I can still remember the experience of getting my first pair of waders like it was yesterday; I remember driving to the store, trying them on, placing myself in various shooting positions, looking in the mirror, bending my knees ensuring they were the right fit. I was incredibly excited and could not wait to get into them and hit the wetlands. I had conducted research and read reviews but I was not too familiar with brand names and their types, one thing was certain they had to be chest high.

I ended up purchasing the Blue Bill Camo Breathable Bootfoot Waders made by the Allen Company. I love my waders and I am very happy with the product, but at the time of the purchase I did not put too much consideration into their one year warranty for my waders but I remember thinking it was quite short. This is an element for some hunting products which I simply do not understand, if you make a great product and you know it is a great product, why not have a lifetime warranty?

Last weekend I was on an early morning duck hunt, I had harvested my first wood duck of the day and it landed on my left in the creek, the depth was just below chest deep . The black lab which we had with us that morning was further down the creek; therefore I decided to retrieve the bird on my own.

I made my shotgun safe and stepped into the cold waters, everything was going well, until I felt my wallet in my back pocket starting to getting wet and then it dawned on me, I had a hole in my waders and my warranty was up.

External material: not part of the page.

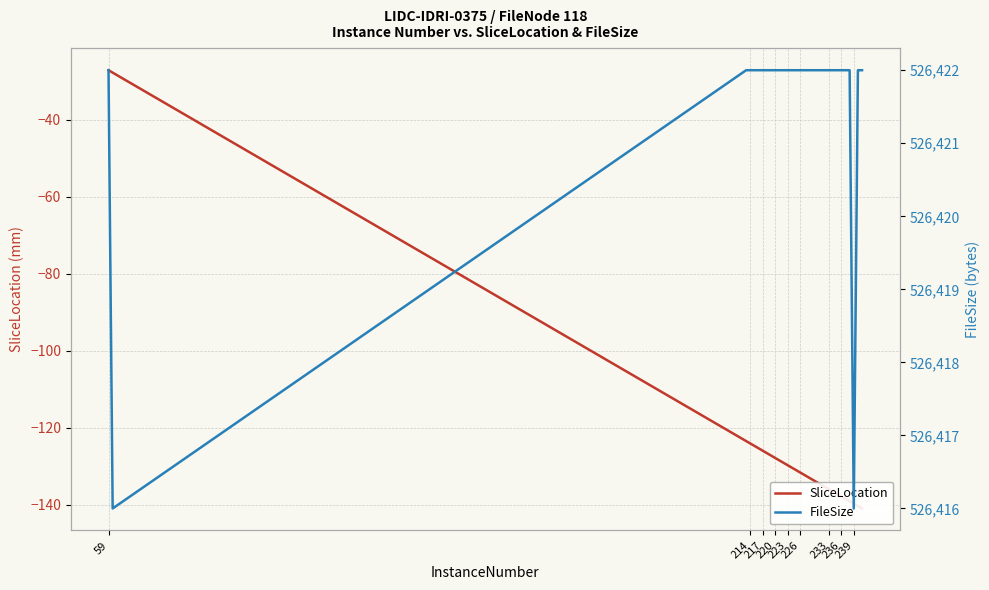

At which category is the sum across all series the highest?

59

I was gutted! First thing I did when I got home is I started to do additional research on how repair holes or tears in waders and came across the McNett Aquaseal product. The YouTube video was great. Now three days have passed and I purchased the McNett Aquaseal product, identified the three holes in the waders and applied the urethane rubber sealant in a rectangular shape using small flat Popsicle stick over the holes.

It is now curing as I am typing; and I shall be back on the river very soon and you bet your ducks I will be keeping an eye on this product.